Health and Environment|

Window Seats Increase DVT Risk

View of Plane Seats and WindowAccording to doctors, the risk of deep vein thrombosis (DVT), where blood clots typically form in the legs, is increased when travellers sit in the window seat of a plane. This is more dangerous for people who are already at a higher risk of serious blood cots and choose to sit by the window on flights longer than four hours. Some of these people include those who have cancer, limited mobility, are severely obese, recently had surgery and are over the age of 70.

The American College of Chest Physicians, however, says that healthy women who are pregnant or on the pill should be careful where they sit on a plane as well. The group, which represents over 18,000 physicians who specialise in critical care and lung disease, has examined existing evidence, finding that the risk of DVT is strongest on aircraft journeys more than eight hours long. However, it noted that passengers on flights more than four hours can also increase their risk due to immobility during the flight and sitting by the window – particularly for obese travellers.

Blood in the body’s calves and thighs is kept pumping by muscular contractions to force it back towards the heart. The blood can gather in deep veins when people are immobile for long periods of time. Then a clot can form, partially or completely blocking the vein, and when part of it breaks off, it can move into a blood vessel that serves a lung – which is called pulmonary embolism (PE). Big clots can cause a person to suddenly collapse or even die, as their body is starved for oxygenated blood.

The American College of Chest Physicians says that the risk of developing DVT or PE because of a long flight is very small. Chairman Dr Gordon Guyatt says that the risk for most passengers is extremely low and nothing to be worried about. A symptomatic venous thromboembolism (VTE), the combination of DVT and PE, is experienced by one out of 4,600 within a month of a four-hour or longer flight, and only a minority of these are serious.

McMaster University’s Dr Mark Crowther says that a person’s risk is increased when they remain immobile for a long time. Travellers sitting in a window seat for a long time tend to have less mobility, which is why their risk for DVT is greater, and this risk rises when other factors are taken into account. McGill University professor Dr Susan Kahn says that the average risk for DVT is about 1 in 1,000 every year, and healthy travellers should be assured they are unlikely to develop a clot, despite long-haul travel doubling the risk.

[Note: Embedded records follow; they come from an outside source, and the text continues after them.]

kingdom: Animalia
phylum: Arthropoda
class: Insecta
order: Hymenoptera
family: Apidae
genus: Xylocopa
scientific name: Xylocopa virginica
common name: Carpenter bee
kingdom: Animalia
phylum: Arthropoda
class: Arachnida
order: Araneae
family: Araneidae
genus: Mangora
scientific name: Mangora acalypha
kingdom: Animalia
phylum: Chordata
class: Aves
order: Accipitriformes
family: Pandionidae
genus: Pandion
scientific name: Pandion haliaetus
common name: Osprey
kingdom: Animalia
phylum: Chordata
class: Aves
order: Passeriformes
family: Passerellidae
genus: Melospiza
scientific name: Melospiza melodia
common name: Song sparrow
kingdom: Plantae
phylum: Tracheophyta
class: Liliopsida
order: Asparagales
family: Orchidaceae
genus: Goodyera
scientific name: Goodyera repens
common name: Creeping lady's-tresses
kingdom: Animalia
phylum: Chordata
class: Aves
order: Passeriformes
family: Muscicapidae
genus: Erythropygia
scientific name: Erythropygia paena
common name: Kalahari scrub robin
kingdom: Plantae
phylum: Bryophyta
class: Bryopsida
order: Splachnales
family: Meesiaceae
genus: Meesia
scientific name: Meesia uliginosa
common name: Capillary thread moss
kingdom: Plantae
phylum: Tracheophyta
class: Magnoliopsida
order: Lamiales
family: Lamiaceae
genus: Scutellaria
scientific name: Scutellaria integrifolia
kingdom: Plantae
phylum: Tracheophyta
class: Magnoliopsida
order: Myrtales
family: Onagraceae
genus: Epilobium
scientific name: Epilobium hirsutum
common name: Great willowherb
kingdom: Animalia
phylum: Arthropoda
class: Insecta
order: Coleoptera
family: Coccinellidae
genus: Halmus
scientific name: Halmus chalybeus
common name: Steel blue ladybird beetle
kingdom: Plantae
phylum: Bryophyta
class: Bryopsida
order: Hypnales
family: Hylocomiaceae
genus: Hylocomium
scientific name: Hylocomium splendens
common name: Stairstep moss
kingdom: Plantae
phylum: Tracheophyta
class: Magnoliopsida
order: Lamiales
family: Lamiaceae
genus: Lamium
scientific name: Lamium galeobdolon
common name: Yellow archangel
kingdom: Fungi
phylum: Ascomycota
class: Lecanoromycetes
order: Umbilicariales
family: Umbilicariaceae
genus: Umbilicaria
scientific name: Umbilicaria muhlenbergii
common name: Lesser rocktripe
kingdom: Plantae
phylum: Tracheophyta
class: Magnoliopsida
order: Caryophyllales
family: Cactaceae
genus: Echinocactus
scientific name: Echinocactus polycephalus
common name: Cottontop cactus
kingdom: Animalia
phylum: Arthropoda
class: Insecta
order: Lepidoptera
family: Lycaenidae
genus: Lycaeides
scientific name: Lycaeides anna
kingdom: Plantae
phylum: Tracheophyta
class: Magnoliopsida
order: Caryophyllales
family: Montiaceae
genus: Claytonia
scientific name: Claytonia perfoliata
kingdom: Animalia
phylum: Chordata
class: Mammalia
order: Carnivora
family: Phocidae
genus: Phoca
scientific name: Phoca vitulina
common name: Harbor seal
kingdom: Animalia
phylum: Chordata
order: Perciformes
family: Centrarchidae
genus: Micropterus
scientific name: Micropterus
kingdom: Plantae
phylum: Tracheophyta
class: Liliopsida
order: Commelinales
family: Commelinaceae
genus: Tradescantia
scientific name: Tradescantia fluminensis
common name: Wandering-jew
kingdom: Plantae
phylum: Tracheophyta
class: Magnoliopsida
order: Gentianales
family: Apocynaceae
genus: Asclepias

The American College of Chest Physicians has now published new guidelines to recommend all long-haul passengers get up regularly during their flights to walk around, as well as stretch their calf muscles while they sit or stand. They also advise that higher DVT risk travellers should wear below-the-knee compression stockings – including pregnant women and the elderly. Although having an alcoholic drink on board won’t increase the risk, the doctors advise against the use of aspirin and other anti-coagulants to prevent a problem. Only more powerful anti-thrombotic medications should be considered on an individual basis, as the adverse effects could outweigh the benefits.

Dr Guyatt says the health care system has made a significant push to administer DVT prevention for all patients, no matter what their risk is. Because of this, many people are getting unnecessary therapies that don’t really provide a good benefit and could have adverse effects, he added.